→ EXTRACTED TEXT:
Monday, February 05, 2007

How to Coach Teenage Girls - your thoughts?

I get those "Rugby Coach" emails, probably like a lot of you, from Dan Cotrell. A while ago he'd told me to feel free and post anything, so here you go. Any thoughts?

How To Coach Teenage Girls

A revolution is coming. The number of teenage girls playing rugby has exploded – around 200 clubs in the UK alone now having active sections. John Birch explains what to expect.

Some girls’ rugby teams survive and thrive, but many do not. Sections that fail rarely do so due to a lack of interest and ability but normally due to problems with coaching. And yet girls’ rugby can be hugely rewarding to coach if taken seriously and organised appropriately.

→ PROBLEMS AND TASKS:
A: From the post on coaching teenage girls in rugby, extract the passage from "I get those" to "what to expect.".
B: In the post on coaching teenage girls in rugby, rewrite the paragraph beginning "Some girls’ rugby teams survive and thrive" as a short bulleted list that keeps its main facts.
C: Carry on the post about coaching teenage girls in rugby from the point where it stops.

→ RECORD EXTRACTS:
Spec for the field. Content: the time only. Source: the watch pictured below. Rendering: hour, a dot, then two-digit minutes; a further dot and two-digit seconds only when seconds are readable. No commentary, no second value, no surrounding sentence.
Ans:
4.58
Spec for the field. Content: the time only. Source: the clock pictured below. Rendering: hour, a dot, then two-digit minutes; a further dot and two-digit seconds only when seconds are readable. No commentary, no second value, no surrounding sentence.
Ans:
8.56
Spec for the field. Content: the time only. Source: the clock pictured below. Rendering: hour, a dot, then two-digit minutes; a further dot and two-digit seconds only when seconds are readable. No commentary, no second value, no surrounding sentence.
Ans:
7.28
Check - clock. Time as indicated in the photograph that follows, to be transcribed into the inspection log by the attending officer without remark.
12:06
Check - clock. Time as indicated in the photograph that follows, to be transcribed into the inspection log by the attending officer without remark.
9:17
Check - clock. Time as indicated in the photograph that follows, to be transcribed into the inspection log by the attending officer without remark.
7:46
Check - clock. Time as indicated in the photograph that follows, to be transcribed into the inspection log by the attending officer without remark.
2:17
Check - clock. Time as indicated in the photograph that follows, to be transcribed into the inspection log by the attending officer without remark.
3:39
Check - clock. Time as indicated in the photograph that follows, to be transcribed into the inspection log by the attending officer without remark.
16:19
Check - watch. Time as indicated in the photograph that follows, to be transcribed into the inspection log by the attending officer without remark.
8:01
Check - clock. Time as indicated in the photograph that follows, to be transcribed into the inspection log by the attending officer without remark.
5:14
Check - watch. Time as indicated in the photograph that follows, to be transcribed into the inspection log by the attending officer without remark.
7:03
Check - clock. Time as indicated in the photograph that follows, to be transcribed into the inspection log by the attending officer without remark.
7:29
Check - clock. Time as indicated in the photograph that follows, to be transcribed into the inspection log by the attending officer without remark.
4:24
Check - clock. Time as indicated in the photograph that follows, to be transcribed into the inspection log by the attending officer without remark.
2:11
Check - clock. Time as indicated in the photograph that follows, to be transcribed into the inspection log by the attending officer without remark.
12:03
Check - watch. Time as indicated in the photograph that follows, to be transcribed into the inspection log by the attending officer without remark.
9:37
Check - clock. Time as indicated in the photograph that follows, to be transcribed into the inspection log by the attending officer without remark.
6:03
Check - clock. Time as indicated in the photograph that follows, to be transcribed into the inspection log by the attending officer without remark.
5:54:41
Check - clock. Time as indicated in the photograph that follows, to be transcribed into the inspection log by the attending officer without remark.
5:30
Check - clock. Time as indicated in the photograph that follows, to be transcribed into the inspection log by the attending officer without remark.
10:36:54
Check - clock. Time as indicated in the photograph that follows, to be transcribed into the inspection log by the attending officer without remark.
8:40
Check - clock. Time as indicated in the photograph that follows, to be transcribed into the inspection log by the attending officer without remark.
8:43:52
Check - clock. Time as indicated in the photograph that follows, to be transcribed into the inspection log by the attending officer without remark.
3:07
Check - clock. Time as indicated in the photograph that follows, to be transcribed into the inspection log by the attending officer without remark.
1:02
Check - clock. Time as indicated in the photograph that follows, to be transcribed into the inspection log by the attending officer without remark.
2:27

→ RESULTS:
A:
I get those "Rugby Coach" emails, probably like a lot of you, from Dan Cotrell. A while ago he'd told me to feel free and post anything, so here you go. Any thoughts?

How To Coach Teenage Girls

A revolution is coming. The number of teenage girls playing rugby has exploded – around 200 clubs in the UK alone now having active sections. John Birch explains what to expect.

B:
- Some girls’ rugby teams do well, but many do not.
- Sections that fail seldom do so because of a lack of interest or ability.
- Failure usually comes from coaching problems.
- Coaching girls’ rugby can be very rewarding when it is taken seriously and organized properly.

C:
Language

What you say matters. Remember your girls have already made a huge step by seeking to play a “boys” sport. The foundations on which they stand will be shaky. Boys have innumerable male rugby role models – but most girls will never have seen women playing rugby. Avoid saying anything that reinforces the image of rugby being a “male” game – “pass to the man on your left” or “eight-man scrum” (“pass to your left”? “eight in the scrum”?).

Group dynamics and sporting background

Girls are natural team players – far more so than boys of the same age. Selfish “star” players who never pass, always expect to be picked, and demand to be the centre of everything may exist in female sport, but if they do then they are exceedingly rare. In practice girls are remarkably unselfish. On the field they will pass readily – to the point where initially you have to stop them passing so much and get them to run with the ball first.

This is partly a function of previous sporting experience – especially netball. Passing and catching come far more naturally – although beware that the reflex reaction among new girls when they catch the ball will be to stop dead!

Boys tend to…

  • Have positive male rugby role models.
  • Have seen many hours of men’s rugby.
  • Kick a ball.
  • Have to be encouraged to work as a team.
  • Require a new skill to be reintroduced in several ways.
  • Be mature enough to take on a significant leadership rolefrom 15/16.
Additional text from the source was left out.